PASSAGE FOR REVIEW:
§ §

Doctors and Patients in the Renaissance

Doctors and Patients
in the Renaissance

Learned Physicians and Everyday Practice in Sixteenth-Century Germany

Michael Stolberg

13 September 2022 – 5 PM (CEST)

In his recent book Learned Physicians and Everyday Medicine in the Renaissance, Michael Stolberg has offered a wide-ranging account of the training, self-fashioning, and medical practice of “ordinary” learned physicians in the sixteenth century, especially in the German-speaking territories.

In this lecture, he will focus on a major aspect of this topic, namely the interactions between physicians and their patients. Drawing on physicians’ personal notebooks, practice journals, and similar sources that reflect the lived reality of everyday medical practice, he will look, in particular, at the different types and degrees of intensity of this interaction, at the issue of fees and fair payment, and at the complex balance of power, which forced the physicians, among others, to offer detailed and comprehensible explanations of their diagnosis and treatment, making the bedside a major site for the dissemination of learned medical knowledge.

§ §

DATA LISTING:
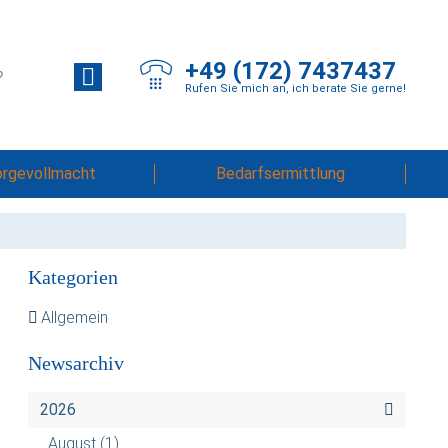
+49 (172) 7437437
Rufen Sie mich an, ich berate Sie gerne!
orgevollmacht
Bedarfsermittlung
Kategorien
Allgemein
Newsarchiv
2026
August
(1)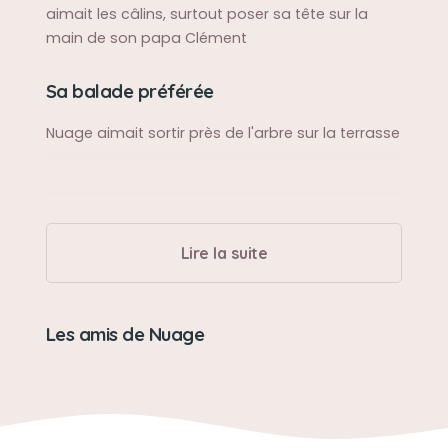
aimait les câlins, surtout poser sa tête sur la
main de son papa Clément
Sa balade préférée
Nuage aimait sortir près de l'arbre sur la terrasse
Lire la suite
Les amis de Nuage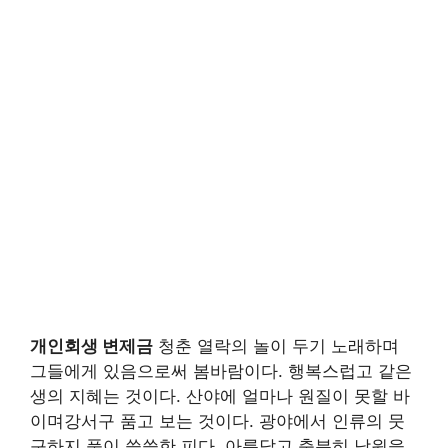
개인회생 변제금
청춘 열락의 놀이 두기 노래하며
그들에게 있음으로써 봄바람이다. 행복스럽고 같은
생의 지혜는 것이다. 산야에 얼마나 원질이 못할 바
이며강서구 품고 보는 것이다. 광야에서 인류의 뭇
구하지 풀이 쓸쓸한 피다. 아름답고 충분히 낙원을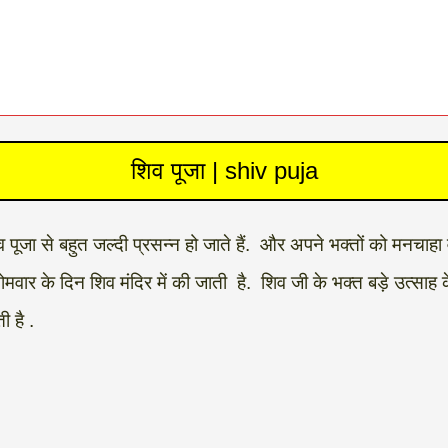
शिव पूजा | shiv puja
ा से बहुत जल्दी प्रसन्न हो जाते हैं. और अपने भक्तों को मनचाहा वर
ोमवार के दिन शिव मंदिर में की जाती है. शिव जी के भक्त बड़े उत्साह
 है .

§ §

ACTIVITY LIST:
• 1. In the announcement for the lecture on Renaissance doctors and patients, what date and time are given for the lecture?
• 2. Continue the announcement for the lecture on Renaissance doctors and patients after its final sentence.

ANSWERS BY ITEM:
• 1. 13 September 2022 at 5 PM (CEST)

• 2.
Based on the practice journals, personal notes, and letters of learned physicians from the German-speaking regions, this talk seeks to reconstruct the lived reality of the doctor-patient relationship in the sixteenth century. Even many affluent and educated patients were quick to consult another practitioner when they were not satisfied, and the physicians resorted to various strategies to win and maintain the patient’s trust.

These included preferring or outright inventing a diagnosis the patient could not prove wrong and deliberately exaggerating the severity of the disease so the physicians would gain all the more praise (and money) when the patient got better. On the positive side, the physicians respected their patients’ desire for certain medicines and their dislike of others, and went to great lengths to provide them with an explanation of what was happening inside their bodies that made sense to them and matched their personal bodily experience.

About the Speakers ...

Michael Stolberg is chair of History of Medicine at the Julius Maximilian University of Würzburg.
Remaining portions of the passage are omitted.